The judgment is also likely to force ministers to change legislation which governs seizure of all criminals' assets and hamper its current proposals to end the sometimes luxury lifestyle of their families. Yesterday the Home Office would only say it was studying the implications.

Coming two weeks after a European Commission ruling forcing the Government to pay out millions in compensation to hundreds of poll-tax defaulters who were illegally jailed, yesterday's ruling will fuel Euro-sceptics' anger at what they see as further meddling with Britain's legal system.

But MPs on both sides of the Commons and constitutional lawyers said these embarrassing judgments would be avoided if the United Kingdom adopted the Convention on Human Rights into its legislation.

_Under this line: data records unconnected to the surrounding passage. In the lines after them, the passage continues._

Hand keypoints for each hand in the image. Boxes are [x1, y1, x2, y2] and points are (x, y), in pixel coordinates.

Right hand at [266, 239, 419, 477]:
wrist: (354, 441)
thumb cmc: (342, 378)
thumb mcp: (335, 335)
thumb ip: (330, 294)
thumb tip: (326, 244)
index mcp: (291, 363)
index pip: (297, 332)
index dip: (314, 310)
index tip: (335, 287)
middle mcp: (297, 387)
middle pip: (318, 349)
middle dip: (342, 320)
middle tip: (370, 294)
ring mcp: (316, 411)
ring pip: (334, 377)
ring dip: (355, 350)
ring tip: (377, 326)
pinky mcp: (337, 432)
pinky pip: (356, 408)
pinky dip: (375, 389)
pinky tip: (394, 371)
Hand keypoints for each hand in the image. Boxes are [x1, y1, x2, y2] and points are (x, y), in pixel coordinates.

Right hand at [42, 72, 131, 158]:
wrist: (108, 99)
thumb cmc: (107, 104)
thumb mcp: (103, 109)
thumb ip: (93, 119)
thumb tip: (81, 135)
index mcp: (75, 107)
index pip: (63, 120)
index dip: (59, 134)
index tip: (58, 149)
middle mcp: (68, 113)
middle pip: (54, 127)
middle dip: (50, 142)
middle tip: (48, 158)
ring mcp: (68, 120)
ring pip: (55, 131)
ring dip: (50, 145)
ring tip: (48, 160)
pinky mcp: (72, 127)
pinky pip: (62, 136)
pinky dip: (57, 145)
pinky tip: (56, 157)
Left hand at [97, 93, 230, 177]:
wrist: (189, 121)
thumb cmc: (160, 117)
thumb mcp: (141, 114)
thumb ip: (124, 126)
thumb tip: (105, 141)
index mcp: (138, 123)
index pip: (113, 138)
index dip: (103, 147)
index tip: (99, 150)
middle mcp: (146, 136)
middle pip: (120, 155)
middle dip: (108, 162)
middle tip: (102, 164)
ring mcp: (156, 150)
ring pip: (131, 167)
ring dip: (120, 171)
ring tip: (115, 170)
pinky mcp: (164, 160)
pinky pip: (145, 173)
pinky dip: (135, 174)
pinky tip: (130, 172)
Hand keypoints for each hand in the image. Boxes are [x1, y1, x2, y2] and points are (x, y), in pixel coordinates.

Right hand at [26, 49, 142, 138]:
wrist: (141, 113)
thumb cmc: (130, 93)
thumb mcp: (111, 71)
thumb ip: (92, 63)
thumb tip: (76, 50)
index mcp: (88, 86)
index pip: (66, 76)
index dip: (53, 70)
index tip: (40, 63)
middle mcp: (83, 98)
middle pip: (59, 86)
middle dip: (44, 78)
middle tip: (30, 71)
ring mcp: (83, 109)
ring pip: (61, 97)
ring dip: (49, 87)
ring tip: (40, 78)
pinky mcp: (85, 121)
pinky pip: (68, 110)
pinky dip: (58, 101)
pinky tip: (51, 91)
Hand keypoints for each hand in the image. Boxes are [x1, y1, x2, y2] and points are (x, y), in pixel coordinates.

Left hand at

Sir Ivan Lawrence, chairman of the Commons Select Committee on Home Affairs, said: "I would much rather the European Convention on Human Rights, with which I agree, become a part of British law so we didn't have to take our appeals to the continent and have them dealt with in this way."

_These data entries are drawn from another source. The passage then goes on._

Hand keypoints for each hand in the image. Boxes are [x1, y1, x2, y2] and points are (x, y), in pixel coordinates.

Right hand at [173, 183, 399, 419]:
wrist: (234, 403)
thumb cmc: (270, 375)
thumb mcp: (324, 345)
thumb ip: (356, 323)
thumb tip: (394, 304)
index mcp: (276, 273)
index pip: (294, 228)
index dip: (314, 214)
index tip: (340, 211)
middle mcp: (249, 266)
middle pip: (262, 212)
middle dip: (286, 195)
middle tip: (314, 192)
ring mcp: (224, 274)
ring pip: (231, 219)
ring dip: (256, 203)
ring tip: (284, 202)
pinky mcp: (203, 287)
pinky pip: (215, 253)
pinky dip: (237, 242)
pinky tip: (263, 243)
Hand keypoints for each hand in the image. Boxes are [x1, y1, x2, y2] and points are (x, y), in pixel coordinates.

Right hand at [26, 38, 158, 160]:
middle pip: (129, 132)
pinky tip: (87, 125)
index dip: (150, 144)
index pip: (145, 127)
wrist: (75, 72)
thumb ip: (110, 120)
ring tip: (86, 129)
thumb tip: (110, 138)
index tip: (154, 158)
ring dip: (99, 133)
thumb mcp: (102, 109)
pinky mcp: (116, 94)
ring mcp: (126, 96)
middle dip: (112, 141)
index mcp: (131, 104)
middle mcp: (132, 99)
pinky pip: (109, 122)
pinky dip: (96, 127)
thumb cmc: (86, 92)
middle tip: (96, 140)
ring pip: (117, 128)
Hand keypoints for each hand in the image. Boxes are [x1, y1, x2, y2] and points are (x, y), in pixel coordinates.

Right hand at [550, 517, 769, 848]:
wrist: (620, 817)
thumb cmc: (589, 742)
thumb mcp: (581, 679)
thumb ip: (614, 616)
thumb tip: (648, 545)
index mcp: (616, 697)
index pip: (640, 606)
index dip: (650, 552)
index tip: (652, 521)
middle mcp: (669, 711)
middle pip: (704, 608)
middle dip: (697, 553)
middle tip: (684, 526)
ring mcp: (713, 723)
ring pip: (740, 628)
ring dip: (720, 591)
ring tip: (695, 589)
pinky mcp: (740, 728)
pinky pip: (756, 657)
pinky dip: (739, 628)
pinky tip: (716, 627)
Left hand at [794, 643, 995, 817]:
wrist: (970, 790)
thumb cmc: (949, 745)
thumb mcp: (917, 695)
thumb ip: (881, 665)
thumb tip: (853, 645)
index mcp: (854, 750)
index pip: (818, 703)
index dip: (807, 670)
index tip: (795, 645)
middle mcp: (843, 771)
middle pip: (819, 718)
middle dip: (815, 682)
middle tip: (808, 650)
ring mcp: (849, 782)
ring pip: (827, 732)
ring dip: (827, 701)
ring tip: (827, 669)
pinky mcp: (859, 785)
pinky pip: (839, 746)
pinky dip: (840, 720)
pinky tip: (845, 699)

The latest case involved Peter Welch, a rock musician jailed for 22 years in 1988 for masterminding a multi-million pound drug-smuggling ring, who was caught attempting to land a £4m cannabis consignment on to a Welsh beach. The judge, Mr Justice Mars-Jones, under the Drug Trafficking Offences Act 1986, also imposed a confiscation order on Welch of £66,000 or two years in default.

Yesterday, the European Court ordered Britain to repay £59,914 and legal costs of £13,000 after it ruled the compensation order violated the convention. So far the Government has seized about £55m under its provisions.

The 13 judges found the compensation order amounted to a criminal penalty and therefore could not be applied retrospectively as it had been in Welch's case. That means the criminal standard of proof - that is that it was beyond reasonable doubt that the assets were illegally gained - should apply, not the civil standard of "probability" which is currently applied.

Adding to the Government's red face over the legislation is the fact that it had been warned while the Drug Traffickers Offences Act was being drafted that it was a breach of the convention by Lord Hooson, the Liberal Democrat peer.

The warnings have been repeated by the High Court and the Court of Appeal. In 1989, Lord Lane, then Lord Chief Justice, described the Act's provisions, which allow the court to assume that any property held by a defendant in the six years ending with hisor her arrest is the proceeds of the drug trade, was "draconian".

t Many of Britain's senior judges including the Lord Chief Justice, Lord Taylor of Gosforth, Lord Woolf and Lord Browne-Wilkinson, both Law Lords, and the Master of the Rolls, Sir Thomas Bingham, believe the European Convention on Human Rights should be incorporated into British law, writes Stephen Ward.

If that happened, judges in British courts could give much earlier rulings on whether laws contravened the convention, rather than leaving the interpretation to a large panel of international judges years later.